Which is the correct graph of arccot x?
By Murray Bourne, 03 May 2011
A reader challenged me on the graph I had for y = arccot x, on the page Inverse Trigonometric Functions.
He wrote (in a rather unfriendly tone):
You incorrectly state the range of the arccotangent function as -pi/2 to pi/2. It is not. The correct range of arccotangent is 0 to pi.
After some deliberation, I have now included both interpretations on my page, because both are found in various sources.
First, some background.
Obtaining the graph of y = arccot(x)
The graph of y = arccot x can be obtained from a consideration of the graph of y = cot x.

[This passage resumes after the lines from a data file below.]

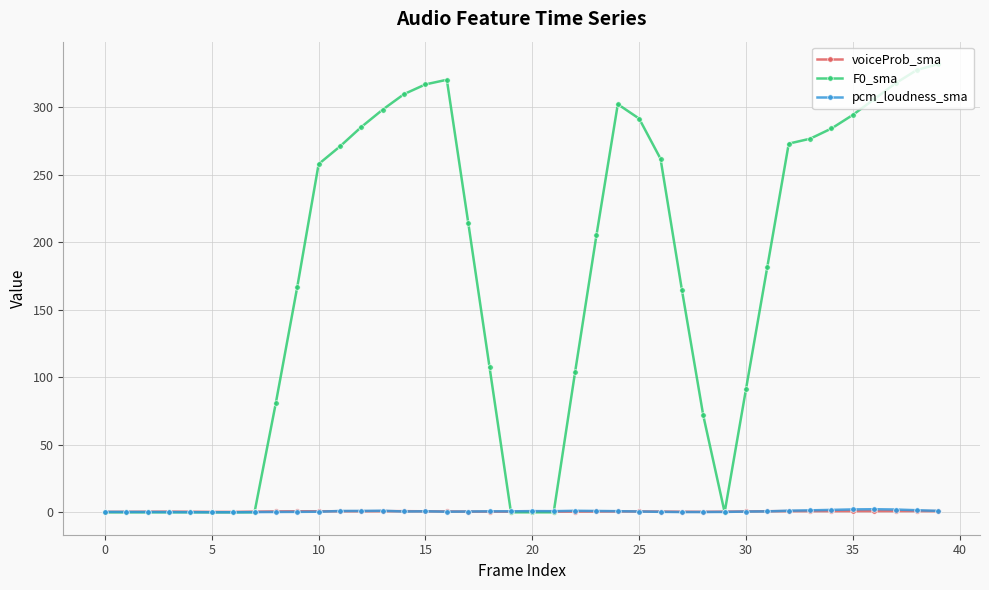

At how many categories does at least one series exceed 99?

25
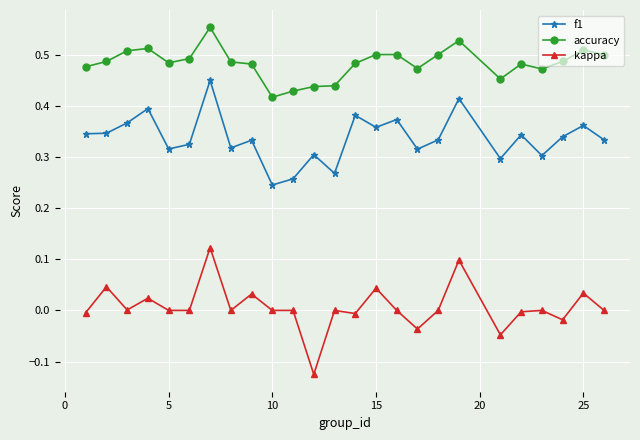

What is the sum of all accuracy values?

12.1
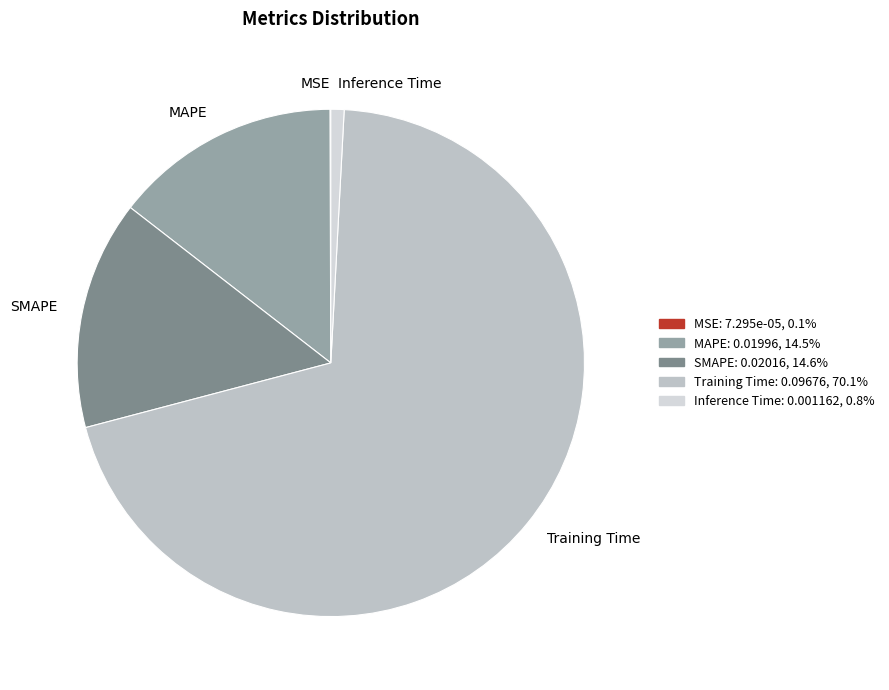

Which slice is the largest?

Training Time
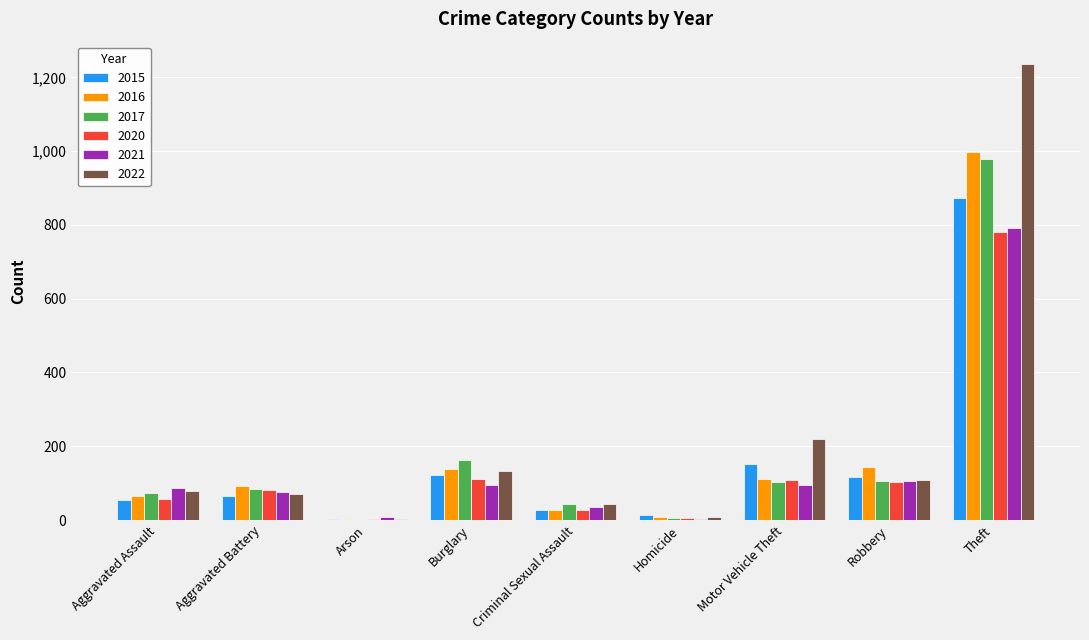

Read the 2021 value at Criminal Sexual Assault.

36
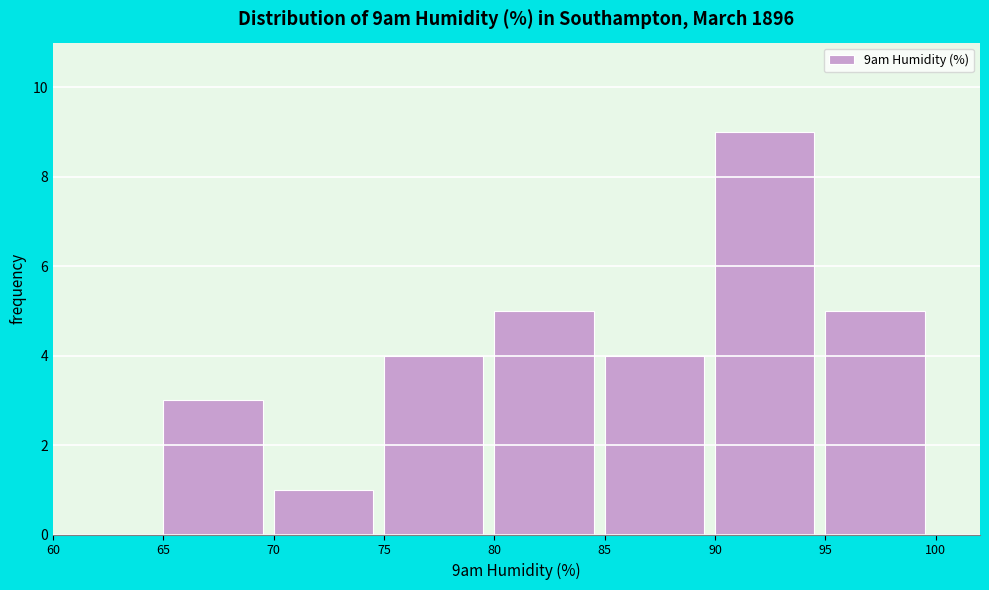

Over which range of the x-axis is the bar tallest?

90 to 95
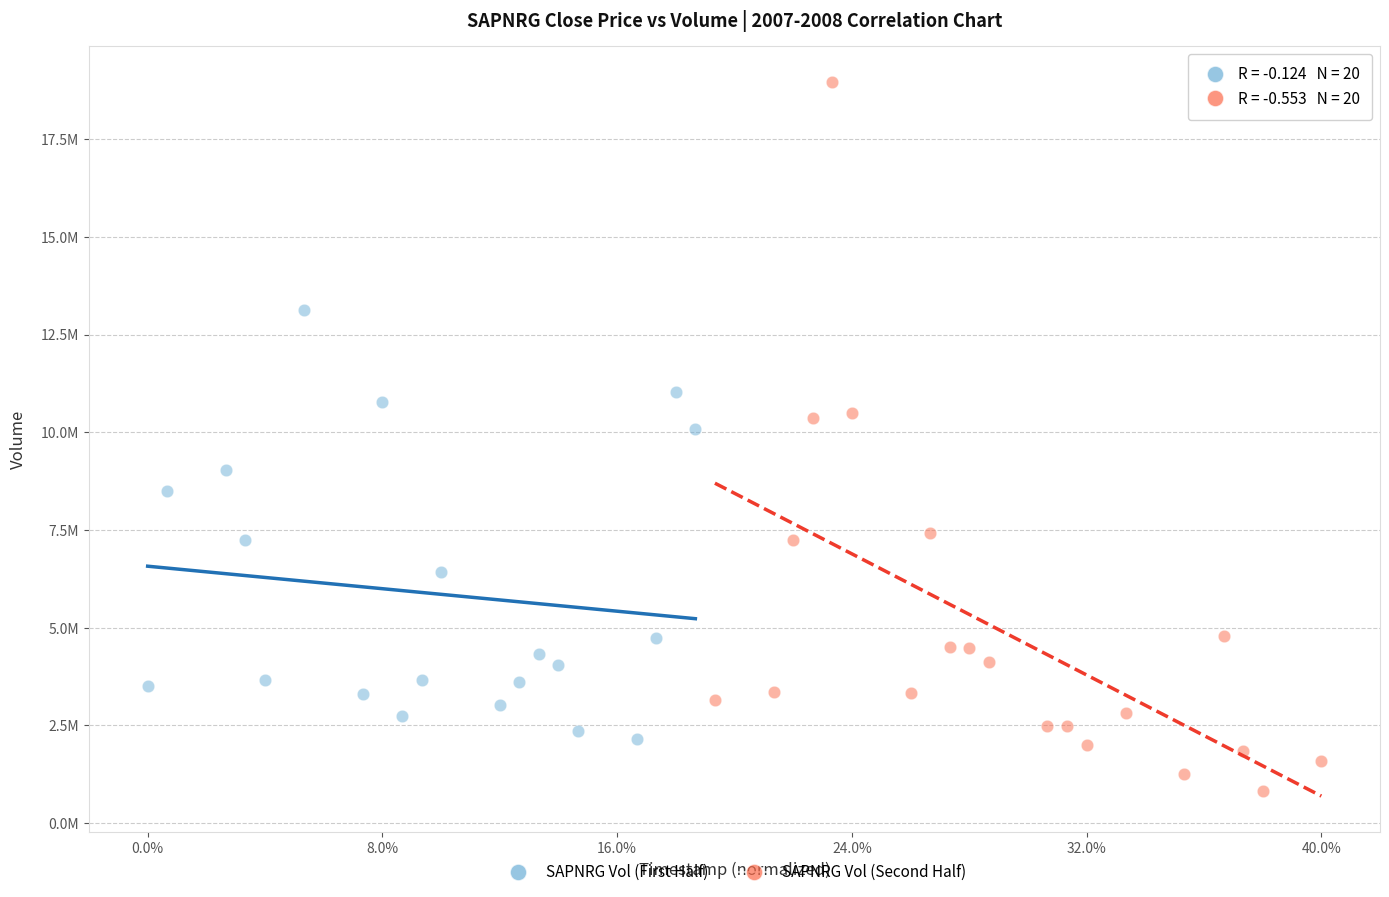

What are all the series names shown in the legend?

SAPNRG Vol (First Half), SAPNRG Vol (Second Half)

But depending on your starting region, you'll get a different graph for y = arccot x.
The graph of y = cot x is as follows:
We choose the portion from x = 0 to x = π (as highlighted above), and reflect it in the line y = x like this.

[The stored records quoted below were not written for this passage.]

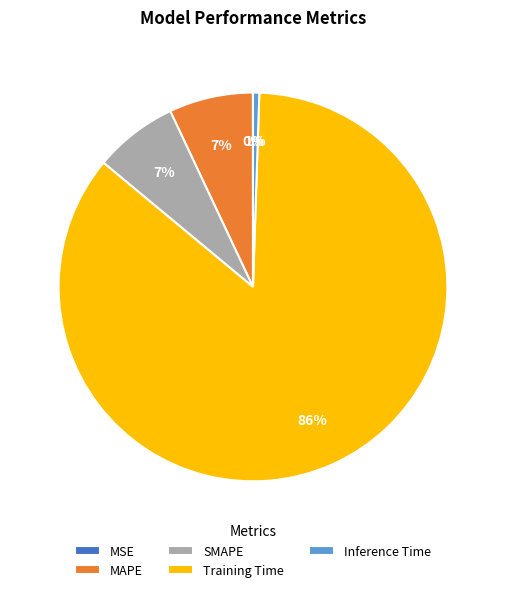

Which category has the biggest portion of the pie?

Training Time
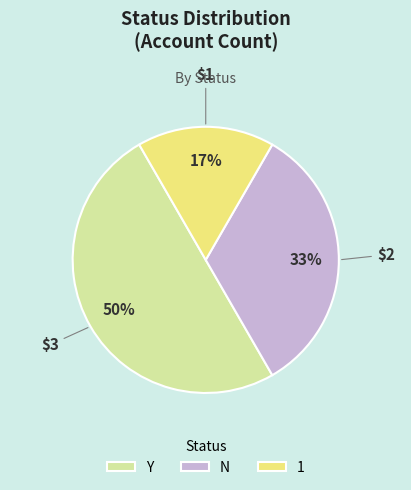

To the nearest percent, what is the difference between the largest and smallest slice percentages?

33%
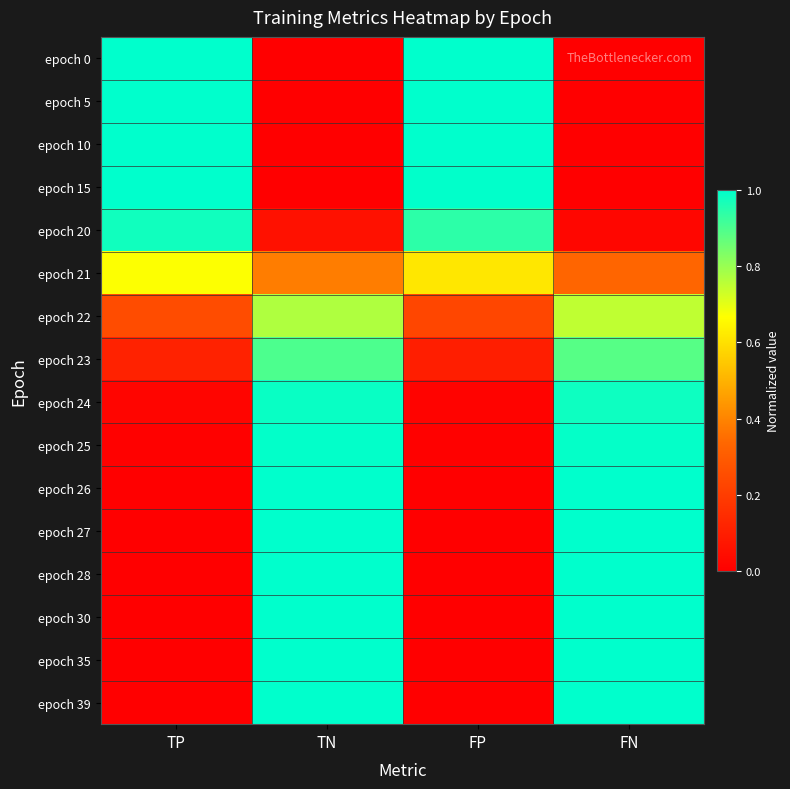

At which category is the sum across all series the highest?

TN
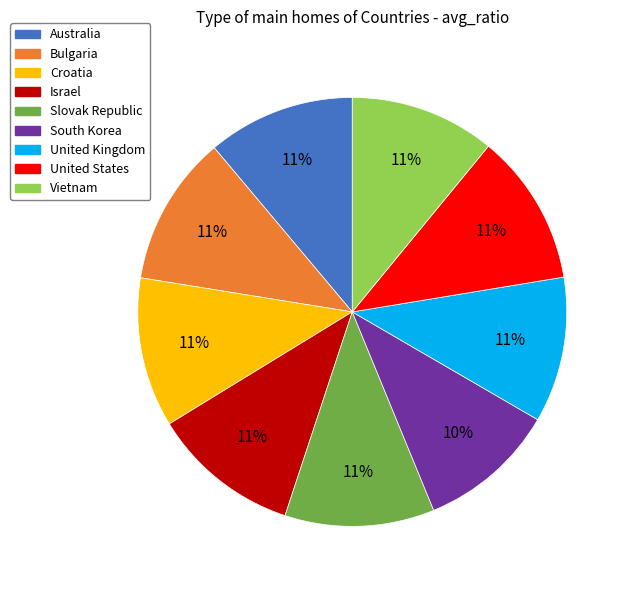

Between United States and South Korea, which is larger?

United States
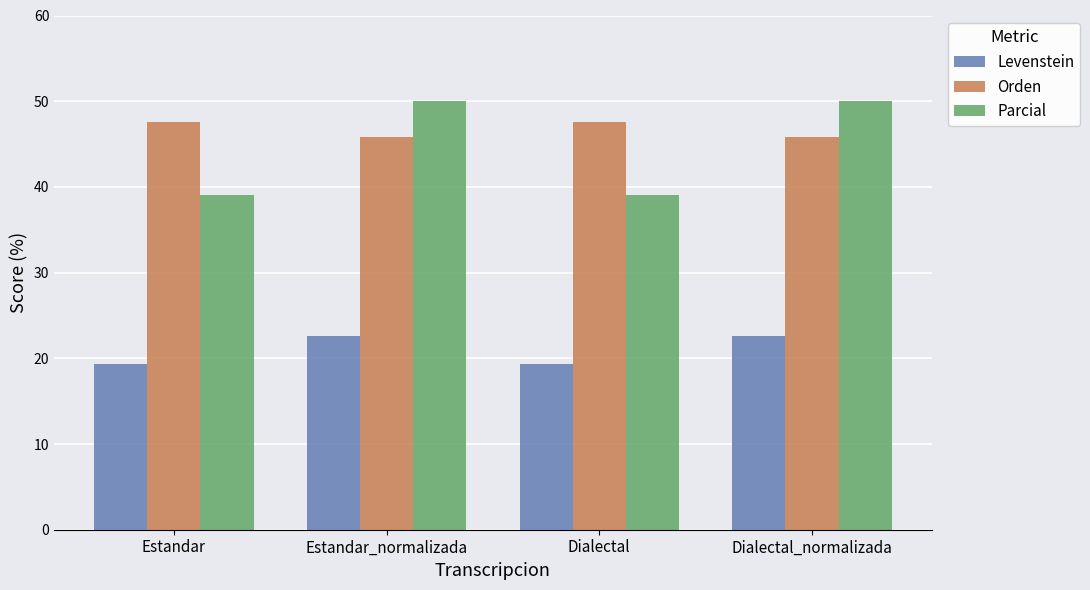

What is the difference between the highest and lowest values at Dialectal?

28.3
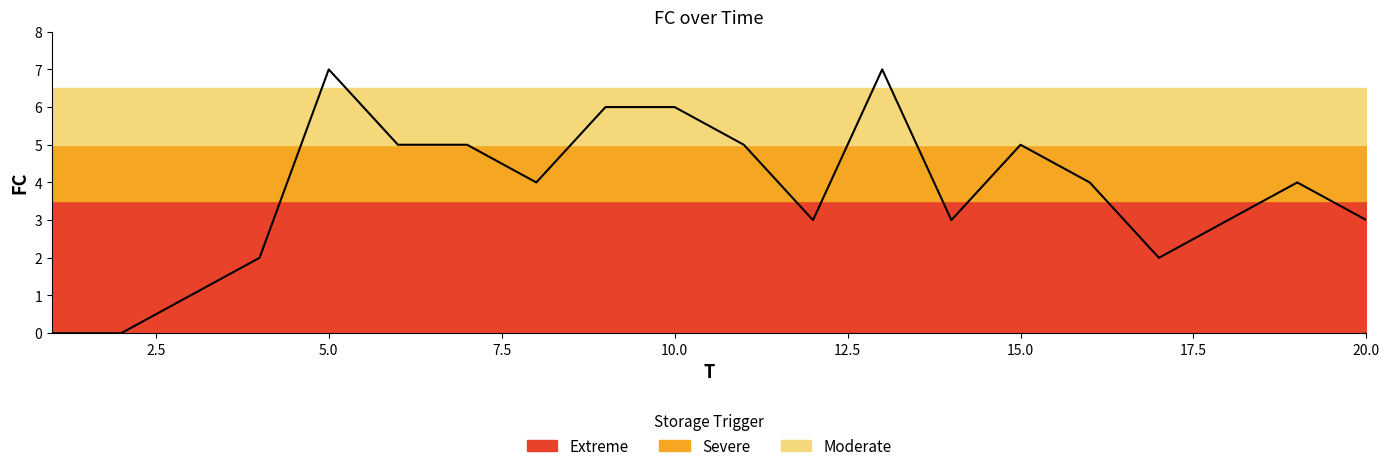

How many points are higher than both their immediate neighbors (excluding endpoints)?

4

Since reflection in the line y = x gives us the inverse of a function, we have obtained the graph of y = arccot x, as follows:
From the graph we can see the domain (the possible x-values) of y = arccot x is:
All values of x
And the range (resulting y-values) of arccot x is:
0 < arccot x < π
If we evaluate our function for some negative value of x, say x = −2, then we get a positive answer, as expected from the graph:
arccot(−2) = 2.678...
Alternate View - Interpretation 2
Some math textbooks (and some respected math software, e.g. Mathematica) regard the following as the region of y = cot x that should be used (that is, −π/2 to π/2):
This would give the following discontinuous graph when reflected in the line y = x:
So the domain of arccot x would be (as for Interpretation 1):
All values of x
Using this interpretation, the range of arccot x would be:
−π/2 < arccot x ≤ π/2 (arccot x ≠ 0)
If this is the correct graph, we expect a negative answer when we evaluate the function at x = −2. It is actually:
arccot(−2) = −0.46365...
Which is correct?
According to a response to a reader's question on this same issue, Dr. Math goes for the first interpretation:
In order to invert a trig function, we first restrict it to a domain on which it takes all its possible values, once each; then we invert the restricted function, whose range is then that restricted domain.

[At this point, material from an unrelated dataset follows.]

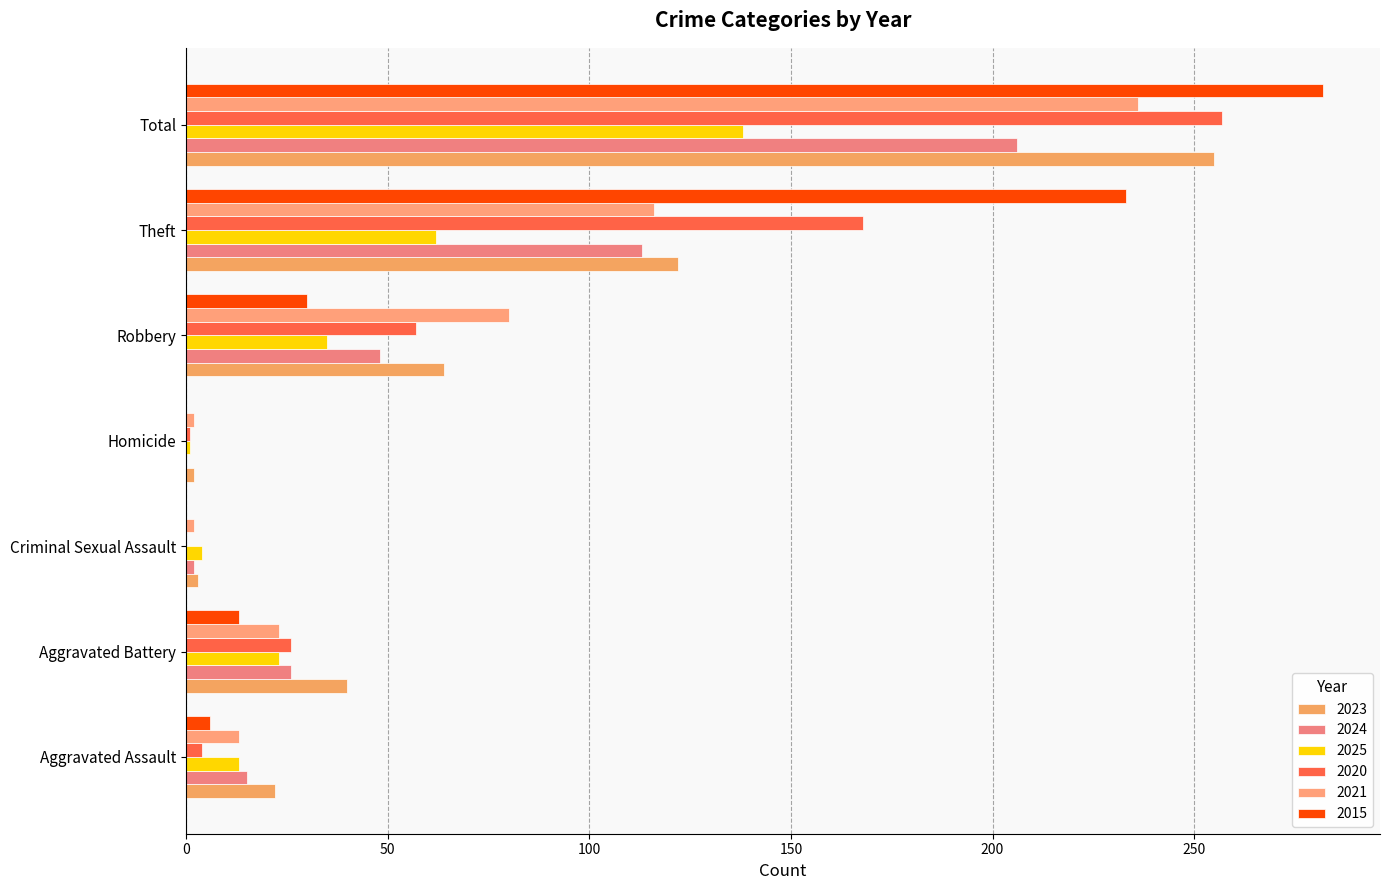

Count the number of categories in the chart.

7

Look at a graph of the cotangent function, and you will see that although between -pi/2 and pi/2 it takes all its possible values, and takes each value only once, there is one problem with this choice: it is not continuous (or even defined) on this entire domain, but is undefined at 0.
The domain would then have to be
-pi/2 < x < 0 or 0 < x <= pi/2
To avoid this, we instead choose the domain
0 < x < pi
which is cleaner to work with, making a continuous function defined over the entire domain.
Math software doesn't agree, either
Let's now see the inconsistent way (respected) math software deals with this function.
When I graphed the function acot(x) in Mathcad, this is the result (they are using the first interpretation):
Mathcad gives arccot(−2) = 2.678..., which is consistent with their graph. Mathcad uses "acot(x)" notation.
However, according to Mathematica (using Wolfram|Alpha) , this is the graph of y = arccot(x):
So Mathematica is using the second interpretation of the function. (They use the somewhat poor notation y = cot−1x.)
Taking a typical value, Mathematica (Wolfram|Alpha) gives us
arccot(−2) = −0.46365...
How can this be? The first interpretation gives us a positive value for arccot(−2), while the second interpretation gives us a negative value.
Matlab also gives us a discontinuous graph based on the second interpretation.
Matlab also uses "acot(x)" notation.
Maple/Scientific Notebook's Interpretation
My version of Scientific Notebook has both Maple and MuPAD engines. The results using both of these are curious.
Using the Maple engine, we get an answer using the first interpretation.
But when we switch to use MuPAD in Scientific Notebook, we get this result, which uses the second interpretation!
So even the top math software makers can't agree.
Here's another case where our math definitions are not as tight as we are often led to believe.
Also, the notation is inconsistent. Different text books and different software use the following to mean the same thing:
We should never use the last one! (See my rant on this here: Arcsin or sin?)
So which version of arccos(x) is the right one? Is my reader correct? (I don't know his name or email so I can't reply to him. Strange.)
I know which interpretation I think is "best". What are your thoughts?